Department of Biomedical Informatics, Emory University School of Medicine, Atlanta, Georgia, USA.
College of Arts and Sciences, University of Pennsylvania, Philadelphia, Pennsylvania, USA.
J Am Med Inform Assoc. 2020 Feb 1;27(2):315-329. doi: 10.1093/jamia/ocz162.
Prescription medication (PM) misuse and abuse is a major health problem globally, and a number of recent studies have focused on exploring social media as a resource for monitoring nonmedical PM use. Our objectives are to present a methodological review of social media-based PM abuse or misuse monitoring studies, and to propose a potential generalizable, data-centric processing pipeline for the curation of data from this resource.
We identified studies involving social media, PMs, and misuse or abuse (inclusion criteria) from Medline, Embase, Scopus, Web of Science, and Google Scholar. We categorized studies based on multiple characteristics including but not limited to data size; social media source(s); medications studied; and primary objectives, methods, and findings.
A total of 39 studies met our inclusion criteria, with 31 (∼79.5%) published since 2015. Twitter has been the most popular resource, with Reddit and Instagram gaining popularity recently. Early studies focused mostly on manual, qualitative analyses, with a growing trend toward the use of data-centric methods involving natural language processing and machine learning.
There is a paucity of standardized, data-centric frameworks for curating social media data for task-specific analyses and near real-time surveillance of nonmedical PM use. Many existing studies do not quantify human agreements for manual annotation tasks or take into account the presence of noise in data.
The development of reproducible and standardized data-centric frameworks that build on the current state-of-the-art methods in data and text mining may enable effective utilization of social media data for understanding and monitoring nonmedical PM use.
处方药物(PM)的滥用是一个全球性的主要健康问题,最近有许多研究都集中在探索社交媒体作为监测非医疗 PM 使用的资源。我们的目标是对基于社交媒体的 PM 滥用或误用监测研究进行方法学综述,并提出一个潜在的可推广的数据中心处理管道,用于从该资源中整理数据。

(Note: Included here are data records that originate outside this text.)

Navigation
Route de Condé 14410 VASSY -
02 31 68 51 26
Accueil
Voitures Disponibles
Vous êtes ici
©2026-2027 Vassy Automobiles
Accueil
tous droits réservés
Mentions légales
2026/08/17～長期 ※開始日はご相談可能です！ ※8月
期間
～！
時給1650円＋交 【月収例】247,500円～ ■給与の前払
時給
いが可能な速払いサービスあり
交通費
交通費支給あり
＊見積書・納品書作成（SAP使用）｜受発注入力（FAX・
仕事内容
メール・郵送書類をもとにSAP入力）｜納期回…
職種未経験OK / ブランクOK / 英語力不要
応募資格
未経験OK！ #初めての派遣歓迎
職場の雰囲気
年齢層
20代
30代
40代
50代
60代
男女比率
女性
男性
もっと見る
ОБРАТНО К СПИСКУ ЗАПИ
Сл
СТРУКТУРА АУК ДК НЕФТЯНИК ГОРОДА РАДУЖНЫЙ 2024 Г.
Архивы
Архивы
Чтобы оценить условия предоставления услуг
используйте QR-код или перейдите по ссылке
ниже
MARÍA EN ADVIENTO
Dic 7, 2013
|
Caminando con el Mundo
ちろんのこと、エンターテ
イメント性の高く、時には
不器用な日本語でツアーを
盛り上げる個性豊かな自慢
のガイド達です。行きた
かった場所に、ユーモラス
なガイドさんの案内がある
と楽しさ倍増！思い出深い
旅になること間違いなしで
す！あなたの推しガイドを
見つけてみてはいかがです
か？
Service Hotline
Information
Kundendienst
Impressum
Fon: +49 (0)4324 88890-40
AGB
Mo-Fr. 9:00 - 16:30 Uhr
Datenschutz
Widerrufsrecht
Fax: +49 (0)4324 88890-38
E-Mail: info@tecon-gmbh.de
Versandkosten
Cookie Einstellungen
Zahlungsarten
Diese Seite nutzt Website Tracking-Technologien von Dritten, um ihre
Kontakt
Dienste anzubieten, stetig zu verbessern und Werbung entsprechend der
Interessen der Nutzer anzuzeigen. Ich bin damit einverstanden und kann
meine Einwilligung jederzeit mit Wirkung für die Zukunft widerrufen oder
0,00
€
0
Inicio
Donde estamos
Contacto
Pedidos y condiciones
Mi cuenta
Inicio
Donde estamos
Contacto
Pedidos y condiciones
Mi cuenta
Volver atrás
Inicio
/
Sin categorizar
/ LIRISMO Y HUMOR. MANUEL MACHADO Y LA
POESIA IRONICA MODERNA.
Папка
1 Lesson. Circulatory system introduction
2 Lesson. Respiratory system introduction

我们从 Medline、Embase、Scopus、Web of Science 和 Google Scholar 中确定了涉及社交媒体、PM 和滥用或误用的研究(纳入标准)。我们根据多种特征对研究进行分类,包括但不限于数据大小、社交媒体来源、研究的药物以及主要目标、方法和发现。
共有 39 项研究符合我们的纳入标准,其中 31 项(约 79.5%)发表于 2015 年之后。Twitter 是最受欢迎的资源,Reddit 和 Instagram 最近也越来越受欢迎。早期的研究主要集中在手动、定性分析上,现在越来越倾向于使用涉及自然语言处理和机器学习的数据中心方法。
针对特定任务的分析和非医疗 PM 使用的近实时监测,缺乏用于整理社交媒体数据的标准化、数据中心框架。许多现有的研究没有量化手动注释任务中的人工一致性,也没有考虑到数据中的噪声。
开发可重现和标准化的数据中心框架,这些框架建立在数据和文本挖掘的当前最新方法之上,可能会使社交媒体数据能够有效地用于理解和监测非医疗 PM 使用。